> EXCERPTED TEXT
#####

LIVERPOOL ECHO – Walter Chahwanda claimed to be a ‘man of God’ but was today told by a judge that he was ‘nothing of the sort’
Adam Everett Crown Court Reporter
20 Mar 2026
Walter Chahwanda, 34, of Plemonstall Court in Chester, found guilty on 17 counts including sexual offences, against young girls and women.
A church pastor who claimed to be a “man of God” was told that he was “nothing of the sort” by a judge as he was locked up for subjecting a string of young women and girls to vile sexual abuse.
Walter Chahwanda, the founder of Sound of Dominion Church in Speke, was seen as a “charismatic” and “highly respected church leader”, as well as a being a male beauty pageant winner.
But he abused his position of power in order to satisfy his perverse secret “obsession of being exposed”, offering his victims McDonald’s food and cash to out his exploitative behaviour after bombarding them with unwanted explicit images.
While the dad-of-two attempted to brush his crimes off as merely being “naughty role play”, he left one teenager suicidal after sexually abusing her during a musical rehearsal and “severely damaged” the lives of seven others.
David Watson, prosecuting, told Liverpool Crown Court today, Friday: “The evidence suggests that this defendant used his prominent role within the Apostolic Faith Mission Church to target young female members across the country by sending unsolicited indecent images of himself masturbating.
He was indiscriminate as to whether they were sent to young adults or children, aged 14 to 15 years old.
“The evidence suggested that the sending of images was bound up in the defendant’s well documented sexual obsession of being exposed online. Victims were encouraged, offered rewards and, one one occasion, threatened to disseminate those images.”
A trial previously heard that Chahwanda targeted victims as far afield as Manchester, South Yorkshire, the East Midlands and Kent over the course of more than three years after meeting them via the church, typically by sending unwanted intimate sexual images of himself.

#####

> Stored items
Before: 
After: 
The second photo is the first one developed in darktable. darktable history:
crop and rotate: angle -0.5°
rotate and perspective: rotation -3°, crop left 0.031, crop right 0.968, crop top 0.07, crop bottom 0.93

#####

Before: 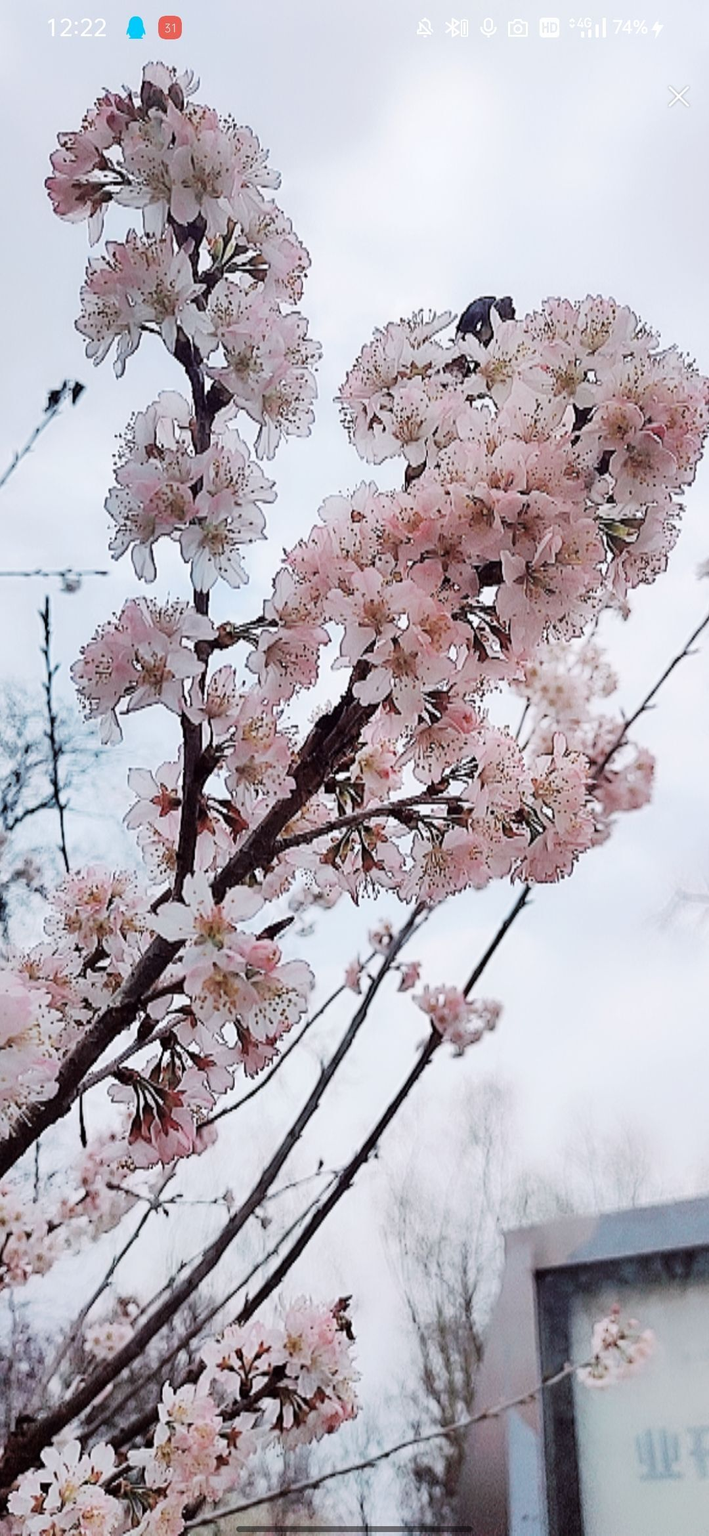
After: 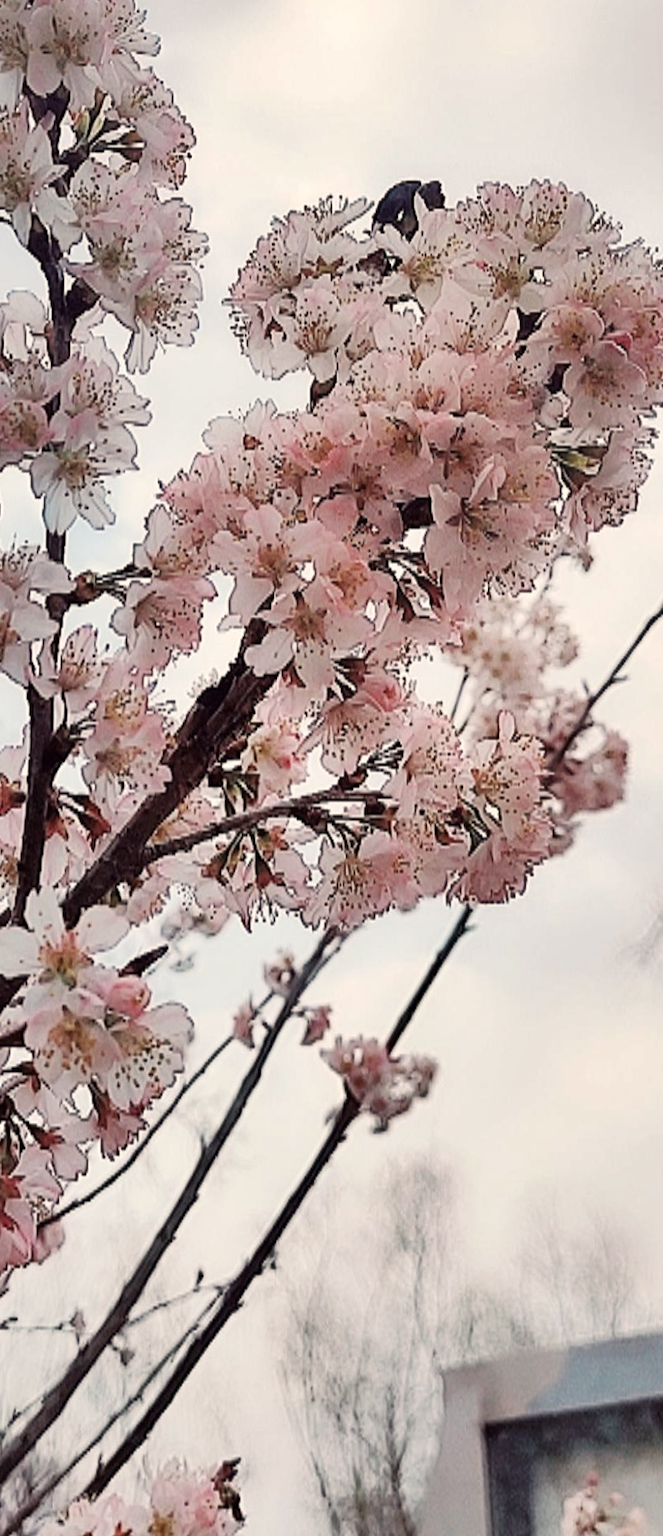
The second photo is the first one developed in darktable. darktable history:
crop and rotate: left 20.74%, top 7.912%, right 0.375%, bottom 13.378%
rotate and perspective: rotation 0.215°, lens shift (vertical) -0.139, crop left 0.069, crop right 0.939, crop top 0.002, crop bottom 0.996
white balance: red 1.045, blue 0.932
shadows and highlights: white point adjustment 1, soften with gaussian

#####

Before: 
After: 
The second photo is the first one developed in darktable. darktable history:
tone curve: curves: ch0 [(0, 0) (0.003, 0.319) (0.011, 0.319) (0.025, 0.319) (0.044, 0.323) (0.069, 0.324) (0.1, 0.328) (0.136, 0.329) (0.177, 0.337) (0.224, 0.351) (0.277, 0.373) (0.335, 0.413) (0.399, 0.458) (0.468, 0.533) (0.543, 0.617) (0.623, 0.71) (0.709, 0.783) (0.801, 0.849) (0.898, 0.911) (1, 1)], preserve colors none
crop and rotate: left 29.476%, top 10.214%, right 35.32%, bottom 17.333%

#####

> WORK TO COMPLETE
**a)** According to the news report on the pastor's sentencing, what church did Walter Chahwanda found?
**b)** Carry on the news report about the pastor's sentencing, picking up after its last sentence.

> SOLVED TASKS
**a)** Sound of Dominion Church in Speke.

**b)**
Most disturbingly, he was even said to have physically abused one young teenager during a music practice and “refused to stop, despite warnings from those within the church community”, although his position of power in the organisation “effectively allowed him to do as he pleased”.
Chahwanda contacted many of the girls and women via Snapchat and Instagram before engaging them in sexualised conversations.
These chats would then suddenly be peppered with the intimate pictures and videos, often showing him performing sexual acts upon himself, accompanying one such clip sent to another teenage girl with the message: “Did you like that?”
This would also bizarrely see him “goad” his victims into revealing his behaviour and imploring them to “expose him”, with the “thought of being caught appearing to be part of his sexual fantasies”.
He was even alleged to have offered a 16-year-old complainant cash in order to do so via a later deleted Snapchat account which he had set up under the guise of a fictitious woman and sought to bribe a 17-year-old girl with food from McDonald’s.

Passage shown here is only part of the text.